**Excerpted passage:**
§ §

They traveled on foot or in sturdy birch bark dugout canoes. Everything these people used was made by hand, including their canoes.
The Chippewa were master canoe builders. First they put stakes in the ground, forming an outline of the canoe. The stakes were not part of the canoe. They were used to hold the boat upright while it was being built. Next, they placed thick sheets of birch bark inside the stakes, forming the canoe. They added bent cedar ribs to brace the canoe. They sewed the bark with string made from spruce roots. They glued it together with spruce gum that made the seams watertight. They had a portable, light weight, sturdy, waterproof bark canoe.
Some of their boats were so big they could move entire families. They moved around a lot because, except in the summer, the Ojibwa lived in isolated family camps, harvesting foods, as directed by their seasonal calendar.

§ §

Saved entries
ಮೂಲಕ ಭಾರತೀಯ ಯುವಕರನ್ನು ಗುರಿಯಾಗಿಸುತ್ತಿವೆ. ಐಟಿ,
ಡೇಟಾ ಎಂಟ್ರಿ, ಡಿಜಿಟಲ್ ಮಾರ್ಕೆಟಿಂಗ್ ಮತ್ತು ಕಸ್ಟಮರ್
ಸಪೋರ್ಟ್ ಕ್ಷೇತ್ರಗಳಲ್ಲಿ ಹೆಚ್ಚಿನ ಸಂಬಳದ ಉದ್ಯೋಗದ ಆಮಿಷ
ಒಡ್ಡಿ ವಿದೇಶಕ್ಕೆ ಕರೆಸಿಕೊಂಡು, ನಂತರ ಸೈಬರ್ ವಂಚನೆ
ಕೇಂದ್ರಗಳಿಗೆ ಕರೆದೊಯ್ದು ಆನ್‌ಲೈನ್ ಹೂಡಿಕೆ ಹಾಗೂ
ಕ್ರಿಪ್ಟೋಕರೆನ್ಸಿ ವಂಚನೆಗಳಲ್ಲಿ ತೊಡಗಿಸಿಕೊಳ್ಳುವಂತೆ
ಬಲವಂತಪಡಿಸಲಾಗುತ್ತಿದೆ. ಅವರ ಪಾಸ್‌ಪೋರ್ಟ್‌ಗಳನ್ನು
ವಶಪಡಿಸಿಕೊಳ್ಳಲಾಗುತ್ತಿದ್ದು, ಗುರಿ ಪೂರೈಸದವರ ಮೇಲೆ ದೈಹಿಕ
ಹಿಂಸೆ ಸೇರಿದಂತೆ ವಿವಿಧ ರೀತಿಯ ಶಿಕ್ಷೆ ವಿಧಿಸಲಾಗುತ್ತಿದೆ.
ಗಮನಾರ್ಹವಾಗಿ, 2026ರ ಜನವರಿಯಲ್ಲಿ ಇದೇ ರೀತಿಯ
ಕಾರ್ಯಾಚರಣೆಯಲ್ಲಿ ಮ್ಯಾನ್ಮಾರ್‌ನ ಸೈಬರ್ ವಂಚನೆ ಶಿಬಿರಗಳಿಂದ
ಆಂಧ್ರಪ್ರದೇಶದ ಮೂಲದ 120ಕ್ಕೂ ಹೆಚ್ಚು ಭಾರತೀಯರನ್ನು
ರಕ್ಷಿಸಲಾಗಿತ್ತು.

§ §

**What this exercise asks:**
- a) Answer these questions using the Chippewa canoe passage:
(i) What held the canoe upright while it was being built?
(ii) What was the string for sewing the bark made from?
(iii) Outside of summer, where did the Ojibwa live?
- b) Copy the part of the Chippewa canoe passage starting with "The Chippewa were" and going on through "waterproof bark canoe.".
- c) Write what comes next in the Chippewa canoe passage, picking up after its last sentence.
The data above has nothing to do with the Chippewa canoe passage.

**Answers by item:**
- a)
(i) Stakes put in the ground
(ii) Spruce roots
(iii) In isolated family camps

- b)
The Chippewa were master canoe builders. First they put stakes in the ground, forming an outline of the canoe. The stakes were not part of the canoe. They were used to hold the boat upright while it was being built. Next, they placed thick sheets of birch bark inside the stakes, forming the canoe. They added bent cedar ribs to brace the canoe. They sewed the bark with string made from spruce roots. They glued it together with spruce gum that made the seams watertight. They had a portable, light weight, sturdy, waterproof bark canoe.

- c)
Ojibwa life flowed in calendar months. Each family had a notch cutter. Each notch cutter kept the same stick for one month to mark the passing days. The cutter's job was to cut one notch in a stick each day to keep track of days. Months were tracked by watching the moon. When a month was over, they tossed the stick in the campfire and started a new moon stick.
Each month had a name, which was associated with something in nature. If you asked an Ojibwa what day it was, they might reply, "Today is the third day of the rice moon." Easy enough. August was the rice moon because that was the time the wild rice began to ripen.